Sunday, May 16, 2021

Isaac Curtis Brewer III and IV


A portrait of Isaac Curtis Brewer III is among the many photographs taken by Willard A. Bishop of prominent Sandusky men from the late eighteenth and early twentieth centuries. This Mr. Brewer was the husband of the former Sarah Morton, and was well known as a civil engineer. He was born in Massachusetts in 1824, but moved to Conneaut, Ohio by 1870. In 1872 he bought a home in Sandusky, at 519 Huron Avenue. From 1864 to 1887, he worked for the Lake Shore Railroad. Mr. Brewer died on June 5, 1896, and he was buried in Conneaut, Ohio following Masonic services. 
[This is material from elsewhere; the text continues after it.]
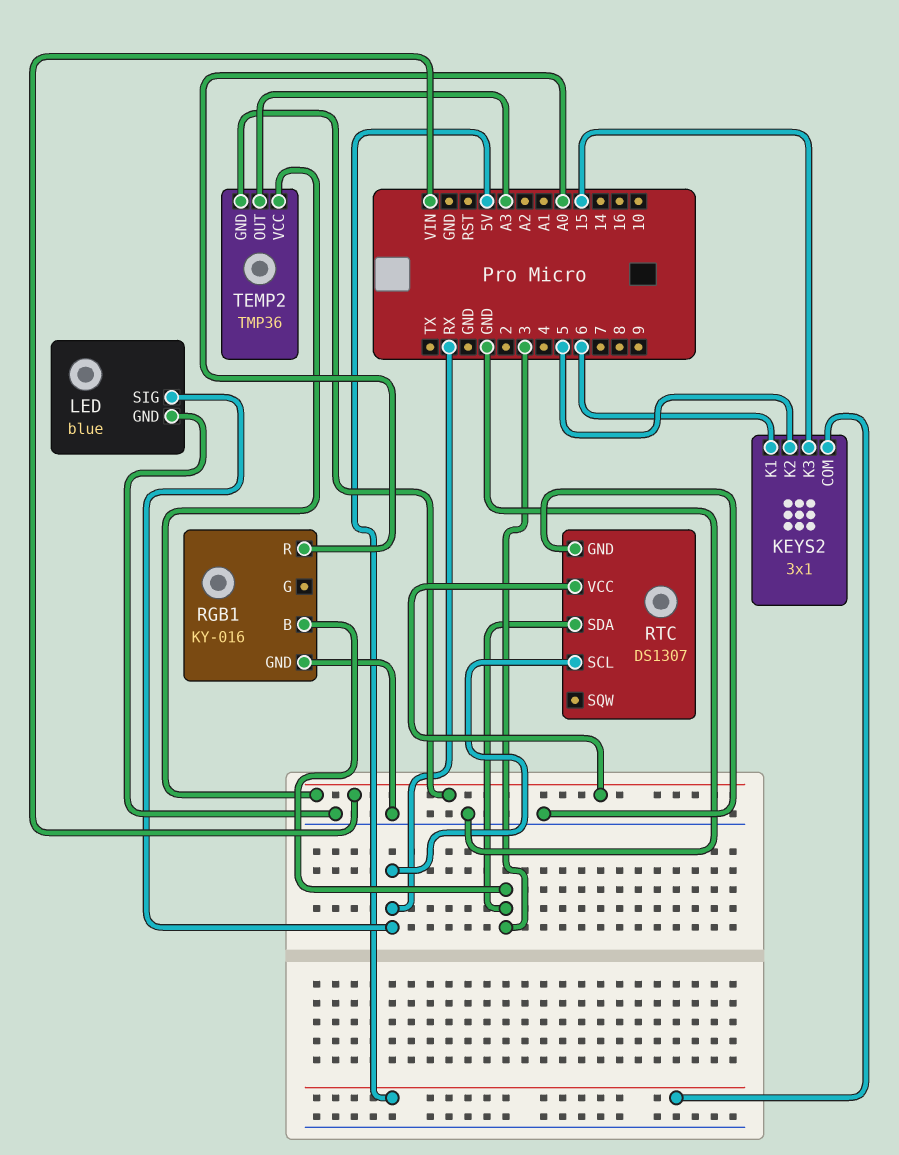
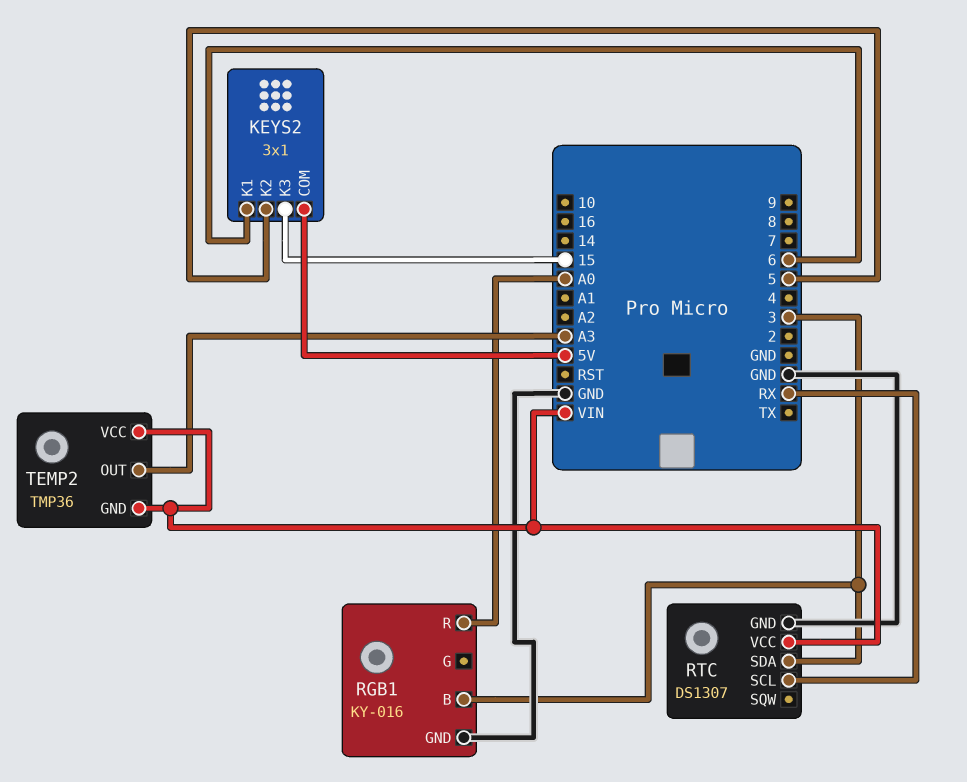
LED: blue -> none
LED pin GND: GND -> none
LED pin SIG: RX -> none

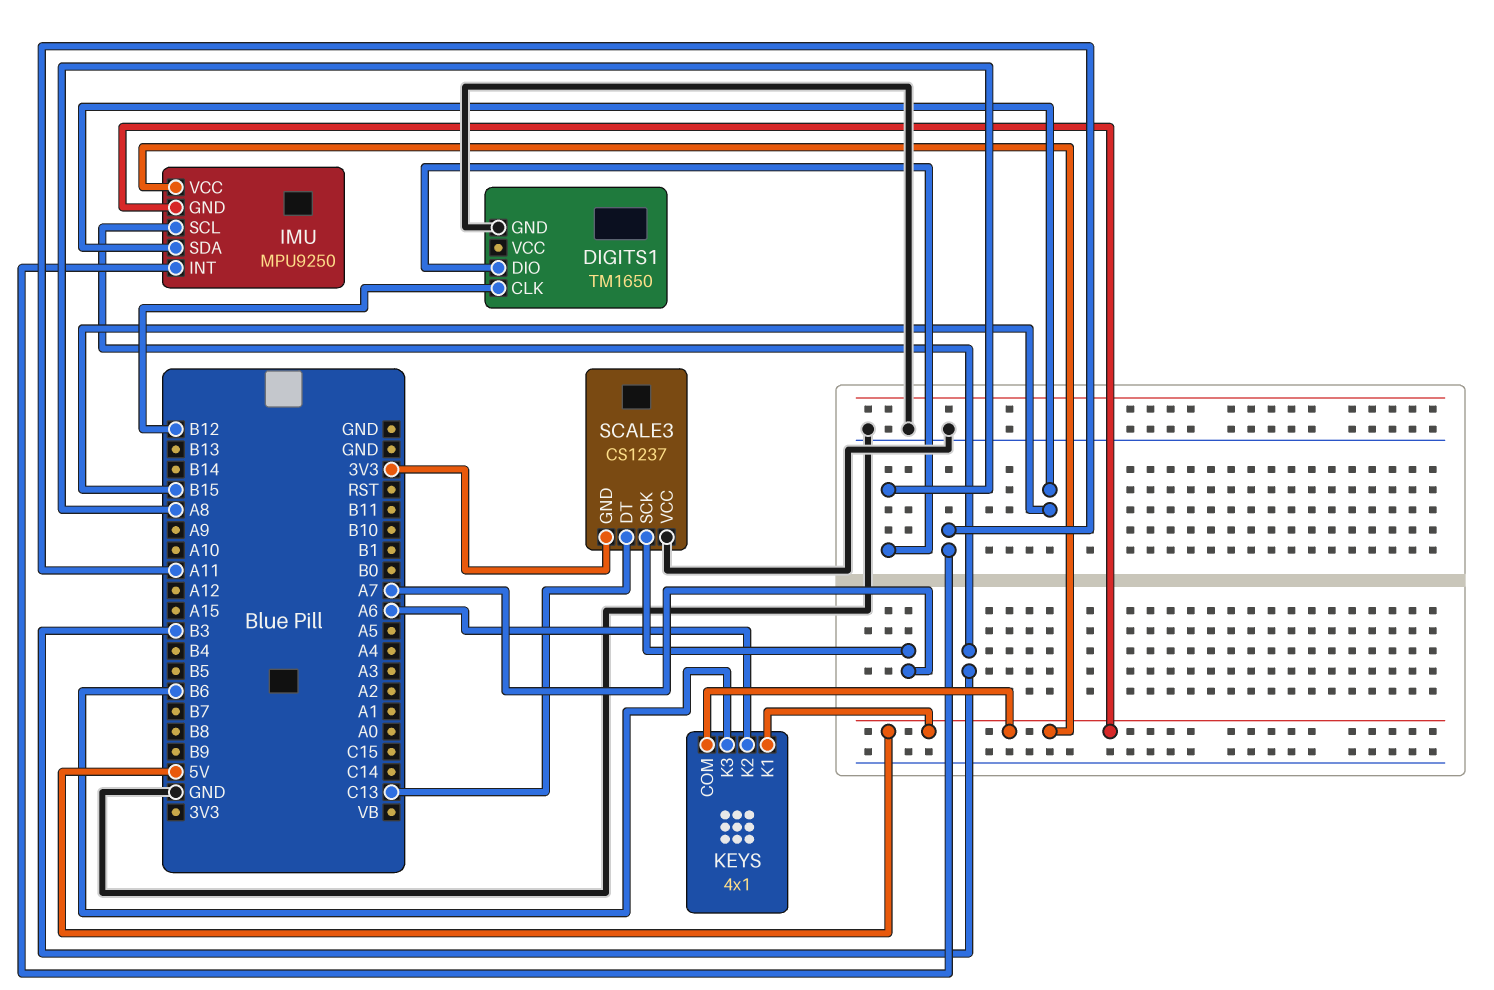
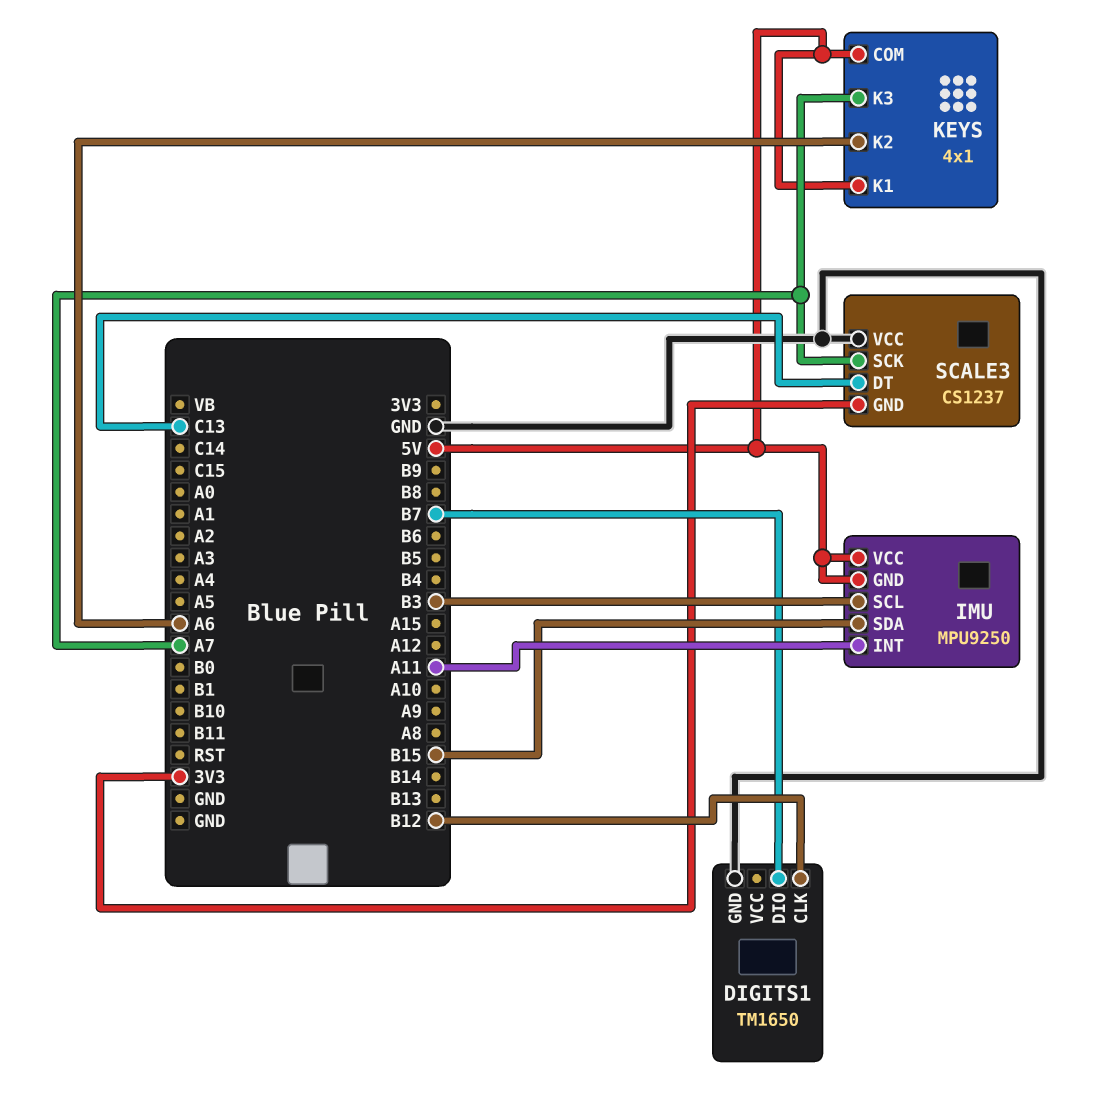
DIGITS1 pin DIO: A8 -> B7
KEYS pin K3: B6 -> A7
Isaac Curtis Brewer IV was born on January 29, 1868. The younger Mr. Brewer worked as an assistant engineer in the city engineer’s office, but by 1900, he was the superintendent of the Jarecki Chemical Company, which made fertilizer from the byproducts of fish. Isaac C. Brewer IV is pictured below, with other employees of the Jarecki Chemical Company, next to a load of fish. He is the second man from the right.

The first marriage of Isaac Curtis Brewer IV, to Annette Fitch, ended in divorce. Following the divorce, Annette Fitch Brewer left Sandusky with her young son, Isaac Curtis Brewer V. She wrote a book chronicling her cross country adventure, as well as the child custody dispute. By 1920 Isaac Curtis Brewer, IV had married Martha Anthony. 
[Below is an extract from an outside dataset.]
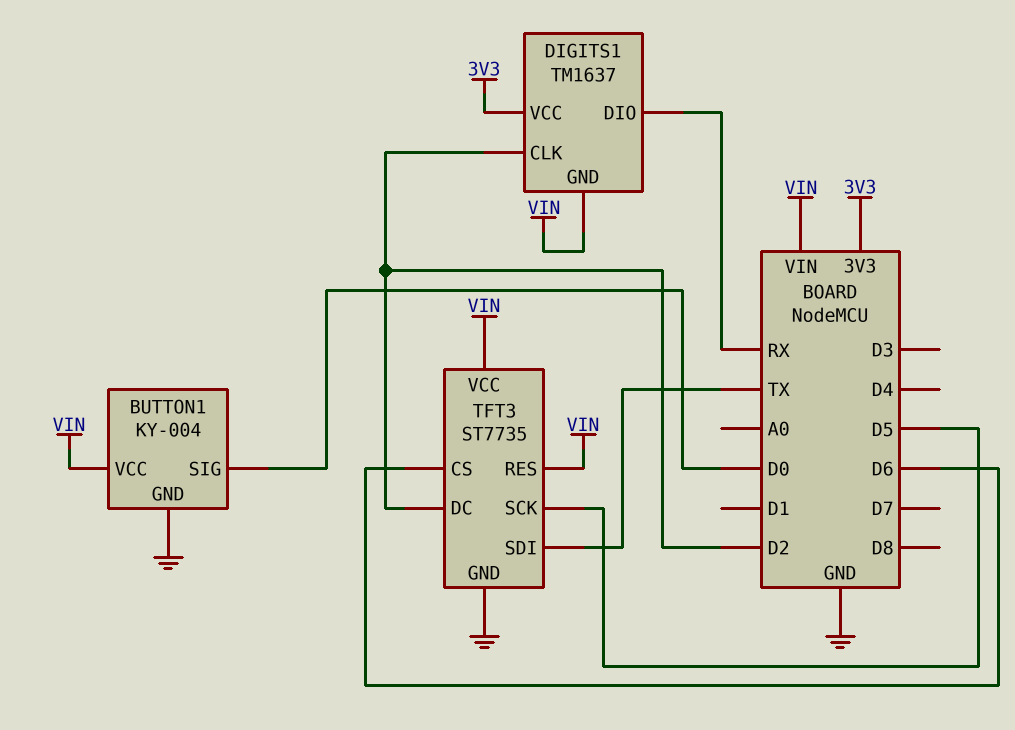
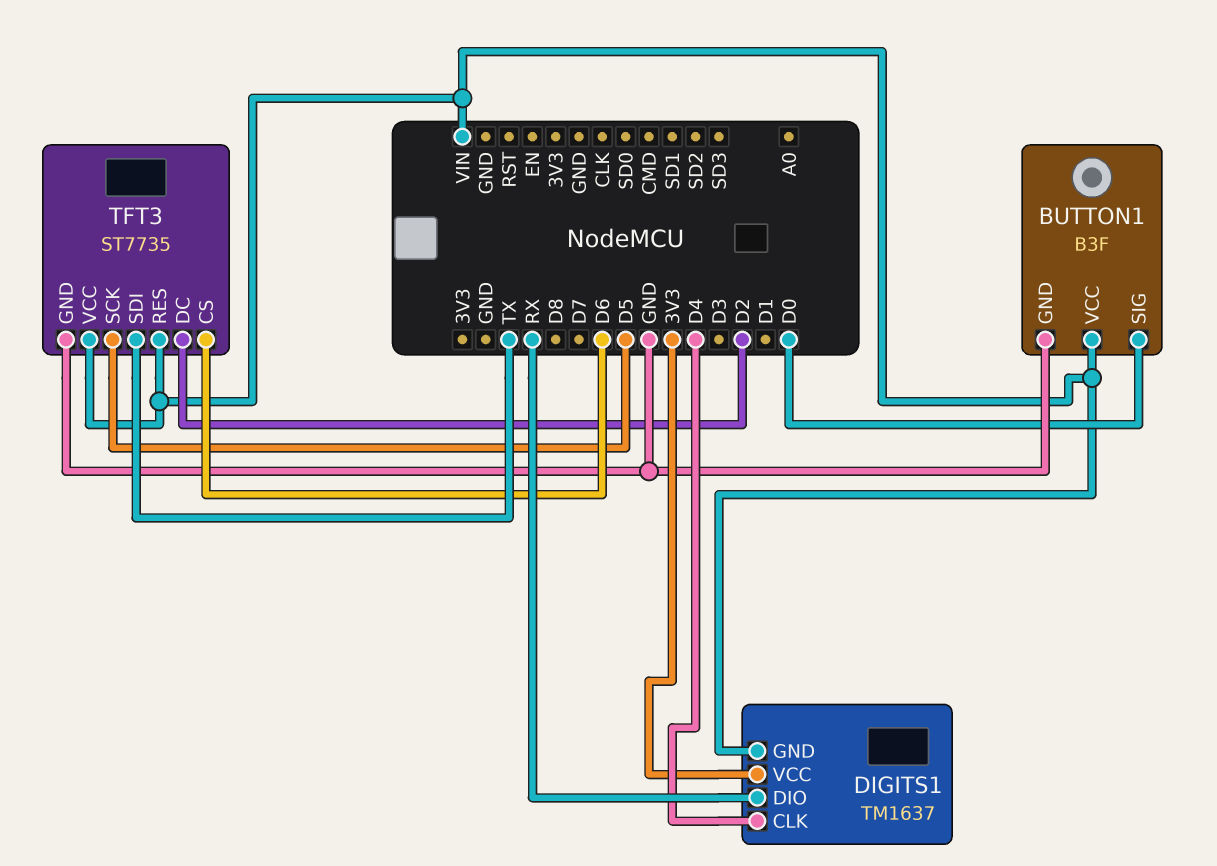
BUTTON1: KY-004 -> B3F
DIGITS1 pin CLK: D2 -> D4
On June 29, 1933, I.C. Brewer IV fell to his death in Sandusky Bay, near Battery Park. Dr. John Yochem reported that Mr. Brewer, who had a history of heart trouble, had either suffered a stroke and fell into the bay, or possibly he had slipped and fallen into the bay to his death. Funeral arrangements were handled by the Charles J. Andres Sons' Funeral Home, and burial was at Oakland Cemetery


A page from the Brewer family Bible, now in the collections of the Sandusky History Archives Research Center lists the birth of Isaac Curtis Brewer V as August 14, 1899 in Ashtabula, Ohio. He attended college at Kenyon College, and served in the U.S. Army during World War I, he later married and moved to Iowa.